Greece roboticist and AI researcher (born 1973)

Nikolaos Mavridis (born April 28, 1973) is the founder and director of the Interactive Robots and Media Lab (IRML), and a PhD graduate from the Massachusetts Institute of Technology. He is also an assistant professor of research at the Computer Science department, New York University Polytechnic, and adjunct researcher at NCSR Demokritos. Before his PhD, he was awarded an M.Sc. from the University of California, Los Angeles, and an M.Eng. (summa cum laude) from the Aristotle University of Thessaloniki. His research interests include human–robot interaction, and especially verbal and non-verbal communication with robots, artificial intelligence, machine perception, and cognitive systems.
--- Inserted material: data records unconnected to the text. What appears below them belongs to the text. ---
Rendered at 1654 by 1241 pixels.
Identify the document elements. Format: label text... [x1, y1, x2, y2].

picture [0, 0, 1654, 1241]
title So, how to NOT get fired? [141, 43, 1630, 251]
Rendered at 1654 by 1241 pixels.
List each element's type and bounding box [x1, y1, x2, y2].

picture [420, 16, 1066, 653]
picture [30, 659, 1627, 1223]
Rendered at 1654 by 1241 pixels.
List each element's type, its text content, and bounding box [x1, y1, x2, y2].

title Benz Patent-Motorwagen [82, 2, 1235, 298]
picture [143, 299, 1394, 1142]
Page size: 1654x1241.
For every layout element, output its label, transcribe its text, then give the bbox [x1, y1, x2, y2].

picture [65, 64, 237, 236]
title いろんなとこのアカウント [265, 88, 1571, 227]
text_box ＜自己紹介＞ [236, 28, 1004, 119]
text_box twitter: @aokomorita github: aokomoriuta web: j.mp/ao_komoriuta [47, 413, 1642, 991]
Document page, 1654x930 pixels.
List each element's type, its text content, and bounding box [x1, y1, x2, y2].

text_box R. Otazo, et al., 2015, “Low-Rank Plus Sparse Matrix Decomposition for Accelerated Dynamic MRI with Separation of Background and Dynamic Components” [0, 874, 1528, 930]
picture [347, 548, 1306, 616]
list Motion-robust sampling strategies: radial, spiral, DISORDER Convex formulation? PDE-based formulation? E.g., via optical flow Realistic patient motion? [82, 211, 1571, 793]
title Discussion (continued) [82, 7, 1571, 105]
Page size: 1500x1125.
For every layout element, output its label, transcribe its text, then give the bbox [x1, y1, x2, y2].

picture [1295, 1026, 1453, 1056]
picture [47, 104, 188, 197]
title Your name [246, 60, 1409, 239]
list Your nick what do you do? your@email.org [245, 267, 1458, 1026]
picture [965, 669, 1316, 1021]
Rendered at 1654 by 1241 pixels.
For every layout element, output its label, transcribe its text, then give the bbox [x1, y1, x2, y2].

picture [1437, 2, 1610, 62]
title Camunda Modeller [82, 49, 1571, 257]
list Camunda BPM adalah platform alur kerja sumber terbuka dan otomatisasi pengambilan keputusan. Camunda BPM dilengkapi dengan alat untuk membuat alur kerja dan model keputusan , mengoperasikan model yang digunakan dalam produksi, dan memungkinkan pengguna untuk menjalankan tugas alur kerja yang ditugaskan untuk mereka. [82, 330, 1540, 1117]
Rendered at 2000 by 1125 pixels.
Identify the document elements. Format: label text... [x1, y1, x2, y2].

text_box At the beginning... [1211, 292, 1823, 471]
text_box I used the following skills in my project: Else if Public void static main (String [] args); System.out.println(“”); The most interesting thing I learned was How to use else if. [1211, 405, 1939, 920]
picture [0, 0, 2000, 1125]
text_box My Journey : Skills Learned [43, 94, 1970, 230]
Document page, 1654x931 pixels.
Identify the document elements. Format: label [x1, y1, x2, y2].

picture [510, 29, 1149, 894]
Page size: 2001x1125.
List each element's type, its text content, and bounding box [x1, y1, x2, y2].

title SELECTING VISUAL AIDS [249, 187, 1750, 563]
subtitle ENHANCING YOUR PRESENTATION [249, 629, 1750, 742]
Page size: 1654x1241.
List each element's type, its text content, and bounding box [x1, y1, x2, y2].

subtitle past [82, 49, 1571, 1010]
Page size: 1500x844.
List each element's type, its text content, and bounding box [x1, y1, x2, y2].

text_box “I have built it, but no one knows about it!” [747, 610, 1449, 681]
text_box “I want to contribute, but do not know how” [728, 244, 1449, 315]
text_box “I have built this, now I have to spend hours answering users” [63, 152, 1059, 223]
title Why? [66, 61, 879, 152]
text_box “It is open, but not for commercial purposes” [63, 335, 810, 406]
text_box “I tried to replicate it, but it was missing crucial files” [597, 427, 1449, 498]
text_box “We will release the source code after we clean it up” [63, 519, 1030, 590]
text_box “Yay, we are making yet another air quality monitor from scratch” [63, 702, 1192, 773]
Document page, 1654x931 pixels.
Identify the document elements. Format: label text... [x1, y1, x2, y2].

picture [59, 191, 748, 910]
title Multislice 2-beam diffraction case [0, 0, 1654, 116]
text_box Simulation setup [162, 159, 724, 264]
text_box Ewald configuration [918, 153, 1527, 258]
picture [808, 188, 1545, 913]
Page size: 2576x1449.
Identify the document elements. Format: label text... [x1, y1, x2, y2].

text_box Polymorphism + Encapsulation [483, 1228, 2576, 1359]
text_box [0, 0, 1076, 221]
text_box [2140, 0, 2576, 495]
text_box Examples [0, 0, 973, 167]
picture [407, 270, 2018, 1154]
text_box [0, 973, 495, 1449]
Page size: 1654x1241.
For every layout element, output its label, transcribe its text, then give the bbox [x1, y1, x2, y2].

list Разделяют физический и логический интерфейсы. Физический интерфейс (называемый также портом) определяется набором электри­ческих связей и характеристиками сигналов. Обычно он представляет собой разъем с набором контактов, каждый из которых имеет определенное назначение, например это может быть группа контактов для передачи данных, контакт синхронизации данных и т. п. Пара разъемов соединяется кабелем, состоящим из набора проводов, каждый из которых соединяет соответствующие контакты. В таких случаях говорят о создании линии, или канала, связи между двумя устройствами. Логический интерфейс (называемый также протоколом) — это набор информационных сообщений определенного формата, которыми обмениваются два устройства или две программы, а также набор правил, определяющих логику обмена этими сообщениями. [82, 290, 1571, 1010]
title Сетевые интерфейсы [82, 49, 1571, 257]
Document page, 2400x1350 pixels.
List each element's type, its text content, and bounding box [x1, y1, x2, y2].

Mavridis and his work at the Interactive Robots and Media Lab received coverage from media of more than 20 countries, such as the BBC, Agence France-Presse (AFP), The National (Abu Dhabi), Al Jazeera TV, etc. Furthermore, Mavridis has been a TEDx Speaker twice, at TEDx Al Ain and TEDx Athens.

Apart from his academic activities, Mavridis has been a pro-bono contributor to several organizations: as a mentor in The Next Generation Initiative, a vice-president and executive committee member at the MIT HSA, as a vice-president to the Hellenic Artificial Intelligence Society, as a bid preparer and presenter and technical committee member that brought the World Robot Olympiad to Abu Dhabi, and as the founding chair of the IEEE UAE Robotics and Automation Society.

He is also an active member of the Horasis think tank based in Switzerland, whose purpose is to "enact visions for a sustainable future" through new platforms for cooperation and knowledge-sharing, particularly between developed countries and emerging markets.

Furthermore, Mavridis is a member of the National Committee of the Recreate Greece liberal party, and as a parliamentary candidate finished second in the May 2012 National Election in the district of A' Athens.